* [WHAT THE TASK REQUIRES]:
Rewrite the lines between the one containing "common name: European robin" and the one containing "genus: Spiza", inclusive, changing "phylum" to "division" wherever it appears and leaving everything else unchanged.

* [DATA EXCERPTS]:
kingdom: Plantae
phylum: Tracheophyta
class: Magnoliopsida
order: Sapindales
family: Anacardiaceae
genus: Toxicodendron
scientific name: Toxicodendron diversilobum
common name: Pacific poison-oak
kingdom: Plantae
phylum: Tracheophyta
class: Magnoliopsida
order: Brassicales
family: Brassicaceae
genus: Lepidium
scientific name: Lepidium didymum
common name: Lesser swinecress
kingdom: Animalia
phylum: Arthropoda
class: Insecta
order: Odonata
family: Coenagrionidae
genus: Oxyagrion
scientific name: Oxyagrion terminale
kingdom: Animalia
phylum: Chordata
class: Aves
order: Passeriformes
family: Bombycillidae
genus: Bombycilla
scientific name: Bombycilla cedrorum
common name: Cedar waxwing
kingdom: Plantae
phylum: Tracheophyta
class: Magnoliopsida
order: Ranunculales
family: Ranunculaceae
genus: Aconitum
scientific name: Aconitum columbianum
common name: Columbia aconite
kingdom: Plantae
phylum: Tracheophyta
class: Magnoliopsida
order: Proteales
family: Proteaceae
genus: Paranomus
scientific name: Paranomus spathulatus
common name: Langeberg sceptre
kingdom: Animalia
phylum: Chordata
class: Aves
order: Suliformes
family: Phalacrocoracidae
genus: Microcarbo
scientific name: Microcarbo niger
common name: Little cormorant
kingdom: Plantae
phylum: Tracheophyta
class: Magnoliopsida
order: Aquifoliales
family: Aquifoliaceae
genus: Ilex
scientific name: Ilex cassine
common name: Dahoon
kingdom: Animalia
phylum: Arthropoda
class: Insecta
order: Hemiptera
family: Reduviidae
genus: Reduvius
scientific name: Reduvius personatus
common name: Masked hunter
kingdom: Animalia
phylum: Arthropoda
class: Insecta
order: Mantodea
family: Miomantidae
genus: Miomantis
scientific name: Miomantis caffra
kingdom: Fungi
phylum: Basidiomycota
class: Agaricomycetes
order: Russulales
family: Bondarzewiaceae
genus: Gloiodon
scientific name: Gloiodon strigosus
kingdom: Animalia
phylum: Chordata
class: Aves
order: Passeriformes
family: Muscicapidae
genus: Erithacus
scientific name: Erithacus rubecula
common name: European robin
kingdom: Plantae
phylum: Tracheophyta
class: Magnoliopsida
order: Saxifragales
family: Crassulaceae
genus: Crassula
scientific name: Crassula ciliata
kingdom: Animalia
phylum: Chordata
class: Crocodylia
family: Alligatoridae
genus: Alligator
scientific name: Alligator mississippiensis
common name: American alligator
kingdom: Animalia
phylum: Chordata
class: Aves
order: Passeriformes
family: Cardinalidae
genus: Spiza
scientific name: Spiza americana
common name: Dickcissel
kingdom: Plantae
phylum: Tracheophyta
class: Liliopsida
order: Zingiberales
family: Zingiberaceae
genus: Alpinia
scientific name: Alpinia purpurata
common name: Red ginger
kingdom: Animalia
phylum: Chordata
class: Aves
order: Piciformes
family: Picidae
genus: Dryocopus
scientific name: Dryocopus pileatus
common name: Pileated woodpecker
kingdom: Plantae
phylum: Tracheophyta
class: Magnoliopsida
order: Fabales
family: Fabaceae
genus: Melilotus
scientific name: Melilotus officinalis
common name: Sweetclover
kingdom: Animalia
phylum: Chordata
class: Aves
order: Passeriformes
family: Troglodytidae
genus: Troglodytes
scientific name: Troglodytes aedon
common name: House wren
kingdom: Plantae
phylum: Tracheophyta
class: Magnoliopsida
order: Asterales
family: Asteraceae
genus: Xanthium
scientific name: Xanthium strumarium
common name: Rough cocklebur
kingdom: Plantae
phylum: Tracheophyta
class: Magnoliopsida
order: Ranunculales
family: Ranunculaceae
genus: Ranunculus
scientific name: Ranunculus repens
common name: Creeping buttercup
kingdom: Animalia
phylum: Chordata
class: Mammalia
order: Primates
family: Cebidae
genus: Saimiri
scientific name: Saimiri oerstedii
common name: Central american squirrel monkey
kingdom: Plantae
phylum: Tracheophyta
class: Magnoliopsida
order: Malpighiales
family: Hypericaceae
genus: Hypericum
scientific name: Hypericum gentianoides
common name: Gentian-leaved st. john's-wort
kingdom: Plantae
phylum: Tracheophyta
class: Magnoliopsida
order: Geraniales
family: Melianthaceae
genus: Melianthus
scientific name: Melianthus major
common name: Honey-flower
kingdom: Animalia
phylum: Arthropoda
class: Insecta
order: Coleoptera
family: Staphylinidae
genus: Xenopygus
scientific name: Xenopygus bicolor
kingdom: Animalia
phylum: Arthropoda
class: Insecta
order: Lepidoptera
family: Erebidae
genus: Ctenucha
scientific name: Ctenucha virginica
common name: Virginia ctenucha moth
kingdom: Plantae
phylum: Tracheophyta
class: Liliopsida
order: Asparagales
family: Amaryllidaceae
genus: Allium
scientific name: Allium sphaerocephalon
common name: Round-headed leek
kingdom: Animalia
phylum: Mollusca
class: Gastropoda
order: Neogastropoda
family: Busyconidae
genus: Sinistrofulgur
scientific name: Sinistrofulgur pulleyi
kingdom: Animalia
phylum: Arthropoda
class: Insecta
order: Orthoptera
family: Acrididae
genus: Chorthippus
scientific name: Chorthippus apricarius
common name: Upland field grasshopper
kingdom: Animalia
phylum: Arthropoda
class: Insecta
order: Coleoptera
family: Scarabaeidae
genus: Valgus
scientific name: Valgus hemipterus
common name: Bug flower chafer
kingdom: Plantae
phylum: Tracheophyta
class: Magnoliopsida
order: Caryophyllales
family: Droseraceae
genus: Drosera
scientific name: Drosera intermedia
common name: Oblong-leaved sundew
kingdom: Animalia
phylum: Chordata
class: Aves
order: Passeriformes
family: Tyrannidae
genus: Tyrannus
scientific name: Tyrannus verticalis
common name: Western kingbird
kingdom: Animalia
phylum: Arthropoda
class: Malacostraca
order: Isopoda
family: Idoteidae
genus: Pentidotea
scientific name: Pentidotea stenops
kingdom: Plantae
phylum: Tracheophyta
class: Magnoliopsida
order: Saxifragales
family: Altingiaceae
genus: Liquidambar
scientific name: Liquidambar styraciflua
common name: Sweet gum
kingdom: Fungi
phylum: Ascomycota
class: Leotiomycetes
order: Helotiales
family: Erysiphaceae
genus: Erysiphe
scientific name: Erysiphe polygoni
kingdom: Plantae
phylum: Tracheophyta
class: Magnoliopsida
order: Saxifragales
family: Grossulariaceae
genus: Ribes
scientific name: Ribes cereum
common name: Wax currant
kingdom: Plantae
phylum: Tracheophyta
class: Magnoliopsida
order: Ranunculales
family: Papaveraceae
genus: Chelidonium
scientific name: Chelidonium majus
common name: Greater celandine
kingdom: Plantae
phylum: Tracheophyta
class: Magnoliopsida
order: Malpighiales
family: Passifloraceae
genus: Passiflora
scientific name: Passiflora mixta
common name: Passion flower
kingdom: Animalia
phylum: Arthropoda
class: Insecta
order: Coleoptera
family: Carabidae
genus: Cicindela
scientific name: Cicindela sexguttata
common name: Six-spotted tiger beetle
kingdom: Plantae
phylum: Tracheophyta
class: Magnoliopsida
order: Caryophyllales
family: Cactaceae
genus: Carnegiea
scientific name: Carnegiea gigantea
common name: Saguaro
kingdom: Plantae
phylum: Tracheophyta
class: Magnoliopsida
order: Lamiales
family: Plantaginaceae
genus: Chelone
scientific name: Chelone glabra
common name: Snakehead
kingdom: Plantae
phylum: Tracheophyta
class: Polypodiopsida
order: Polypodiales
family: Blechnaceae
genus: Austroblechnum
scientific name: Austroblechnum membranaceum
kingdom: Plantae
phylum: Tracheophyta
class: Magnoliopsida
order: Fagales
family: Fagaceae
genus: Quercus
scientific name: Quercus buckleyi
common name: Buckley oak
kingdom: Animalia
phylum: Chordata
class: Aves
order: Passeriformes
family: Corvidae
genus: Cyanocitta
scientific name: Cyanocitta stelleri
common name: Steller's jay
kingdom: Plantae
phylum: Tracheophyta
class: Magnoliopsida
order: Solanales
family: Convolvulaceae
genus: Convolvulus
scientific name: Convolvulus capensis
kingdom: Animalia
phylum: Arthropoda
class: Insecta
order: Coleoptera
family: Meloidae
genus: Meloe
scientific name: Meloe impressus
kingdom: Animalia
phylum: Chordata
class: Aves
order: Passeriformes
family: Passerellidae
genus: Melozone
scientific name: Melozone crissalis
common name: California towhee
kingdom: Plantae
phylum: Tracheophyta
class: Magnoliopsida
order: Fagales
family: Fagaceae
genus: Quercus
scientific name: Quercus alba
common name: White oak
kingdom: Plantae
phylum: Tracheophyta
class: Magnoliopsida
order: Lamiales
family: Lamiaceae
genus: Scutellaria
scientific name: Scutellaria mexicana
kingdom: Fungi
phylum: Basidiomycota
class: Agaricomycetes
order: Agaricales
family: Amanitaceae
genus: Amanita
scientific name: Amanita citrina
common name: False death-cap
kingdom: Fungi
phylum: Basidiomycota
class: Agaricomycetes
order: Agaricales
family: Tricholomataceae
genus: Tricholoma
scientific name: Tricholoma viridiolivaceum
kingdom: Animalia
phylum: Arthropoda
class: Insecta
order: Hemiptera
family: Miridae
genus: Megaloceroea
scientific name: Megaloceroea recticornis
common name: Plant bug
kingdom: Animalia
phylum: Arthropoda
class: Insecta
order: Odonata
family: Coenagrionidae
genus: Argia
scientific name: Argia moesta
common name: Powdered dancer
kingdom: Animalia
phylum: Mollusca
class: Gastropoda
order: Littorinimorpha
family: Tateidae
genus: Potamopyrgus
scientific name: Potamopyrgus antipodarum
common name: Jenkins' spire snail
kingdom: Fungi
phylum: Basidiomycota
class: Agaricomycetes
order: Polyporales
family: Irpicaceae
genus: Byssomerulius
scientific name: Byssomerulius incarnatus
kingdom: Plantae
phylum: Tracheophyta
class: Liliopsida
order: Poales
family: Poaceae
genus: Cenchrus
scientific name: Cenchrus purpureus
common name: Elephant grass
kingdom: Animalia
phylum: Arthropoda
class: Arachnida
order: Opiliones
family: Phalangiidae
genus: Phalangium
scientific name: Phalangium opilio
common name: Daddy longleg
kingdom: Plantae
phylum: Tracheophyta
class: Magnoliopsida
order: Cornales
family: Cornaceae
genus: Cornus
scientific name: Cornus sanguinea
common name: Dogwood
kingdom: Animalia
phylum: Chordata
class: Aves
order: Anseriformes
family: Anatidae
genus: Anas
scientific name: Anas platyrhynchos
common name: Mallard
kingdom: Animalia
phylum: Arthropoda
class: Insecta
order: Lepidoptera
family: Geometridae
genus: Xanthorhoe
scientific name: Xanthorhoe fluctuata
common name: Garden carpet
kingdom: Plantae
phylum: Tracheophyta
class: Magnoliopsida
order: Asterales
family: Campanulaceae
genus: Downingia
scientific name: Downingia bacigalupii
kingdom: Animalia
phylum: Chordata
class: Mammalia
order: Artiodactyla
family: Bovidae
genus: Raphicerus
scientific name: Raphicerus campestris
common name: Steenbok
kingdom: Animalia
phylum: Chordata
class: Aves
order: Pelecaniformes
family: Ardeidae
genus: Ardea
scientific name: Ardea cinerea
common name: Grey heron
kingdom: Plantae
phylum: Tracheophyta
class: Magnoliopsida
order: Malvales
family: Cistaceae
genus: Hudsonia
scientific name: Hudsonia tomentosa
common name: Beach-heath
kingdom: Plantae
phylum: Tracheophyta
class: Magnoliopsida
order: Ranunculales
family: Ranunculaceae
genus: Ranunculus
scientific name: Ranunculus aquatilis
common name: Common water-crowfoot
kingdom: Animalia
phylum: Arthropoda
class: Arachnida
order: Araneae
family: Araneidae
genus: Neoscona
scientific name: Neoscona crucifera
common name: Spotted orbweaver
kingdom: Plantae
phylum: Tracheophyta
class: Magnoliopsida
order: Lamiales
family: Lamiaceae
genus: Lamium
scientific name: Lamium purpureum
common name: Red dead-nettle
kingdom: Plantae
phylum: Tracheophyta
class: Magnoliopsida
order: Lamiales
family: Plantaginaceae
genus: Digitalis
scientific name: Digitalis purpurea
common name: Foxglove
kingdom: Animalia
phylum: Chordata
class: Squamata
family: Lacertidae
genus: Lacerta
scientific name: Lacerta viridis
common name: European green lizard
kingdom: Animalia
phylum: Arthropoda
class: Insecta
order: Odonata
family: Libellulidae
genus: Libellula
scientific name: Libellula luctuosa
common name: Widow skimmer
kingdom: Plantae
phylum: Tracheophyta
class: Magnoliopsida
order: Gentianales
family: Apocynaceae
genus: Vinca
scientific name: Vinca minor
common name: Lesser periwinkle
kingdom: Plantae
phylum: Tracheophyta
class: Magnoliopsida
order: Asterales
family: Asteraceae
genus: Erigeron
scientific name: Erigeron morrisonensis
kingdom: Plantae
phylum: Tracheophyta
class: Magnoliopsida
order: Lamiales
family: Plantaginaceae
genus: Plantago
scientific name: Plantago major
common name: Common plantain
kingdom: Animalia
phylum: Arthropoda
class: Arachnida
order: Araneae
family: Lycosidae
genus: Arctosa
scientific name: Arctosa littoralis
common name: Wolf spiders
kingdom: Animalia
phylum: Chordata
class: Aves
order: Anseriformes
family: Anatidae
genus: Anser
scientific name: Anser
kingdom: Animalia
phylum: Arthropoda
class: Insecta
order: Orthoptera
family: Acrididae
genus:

* [OUTPUT OF THE TASK]:
common name: European robin
kingdom: Plantae
division: Tracheophyta
class: Magnoliopsida
order: Saxifragales
family: Crassulaceae
genus: Crassula
scientific name: Crassula ciliata
kingdom: Animalia
division: Chordata
class: Crocodylia
family: Alligatoridae
genus: Alligator
scientific name: Alligator mississippiensis
common name: American alligator
kingdom: Animalia
division: Chordata
class: Aves
order: Passeriformes
family: Cardinalidae
genus: Spiza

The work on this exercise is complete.